Please note that the above applies to the retirement event. Should you leave your provident fund due to resignation, retrenchment or dismissal, a withdrawal option is still available to you, and is unaffected by the annuitisation referred to above.

It is important to understand that the new requirements will not apply to what is known as “vested” benefits, or those benefits accumulated before T-day and any investment growth on those benefits after that date. The new requirements will apply only to “non-vested” benefits, which are the contributions and investment growth on those, which accumulated in the fund after T-day.

With this, it is extremely important before making any and all financial decisions to speak to a qualified and knowledgeable financial advisor.

Here are 5 financial planning tips

  1. Start a retirement annuity as early as possible in your working life, even if you have a pension or provident fund through your employment.
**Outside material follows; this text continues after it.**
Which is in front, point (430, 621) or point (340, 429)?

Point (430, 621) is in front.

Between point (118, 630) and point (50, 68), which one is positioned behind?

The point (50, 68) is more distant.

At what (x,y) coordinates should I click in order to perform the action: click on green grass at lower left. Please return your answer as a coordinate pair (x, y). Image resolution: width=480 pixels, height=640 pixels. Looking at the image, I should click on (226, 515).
Those alone are often not enough to retire comfortably. See it as your younger self paying your older self’s salary. Work hard and save when you are young and have the energy. You may not see it now but your older self will be very grateful.
  2. Insure your income. It is the one thing that pays for all your expenses including your insurance. Ask your Financial Advisor about income protection.
  3. If you resign or are retrenched and are not at retirement age yet, preserve as much of your pension or provident funds for retirement. If possible, try not to access it at all until you retire.
  4. Increase you Retirement Annuity contribution annually by as much as your pocket will allow. You may claim a tax rebate for up to 27.5% of your income on an annual basis.
  5. First step to proper financial planning is to create a budget. It helps you understand your finances better and distinguish between which expenses and income, and wants and needs.

 

No time like the present

There is no time like the present to secure your financial future. Speak to a financial advisor about retirement products. Contact a lawyer to have your will drafted. And if you are struggling with your debt, make use of a debt counsellor.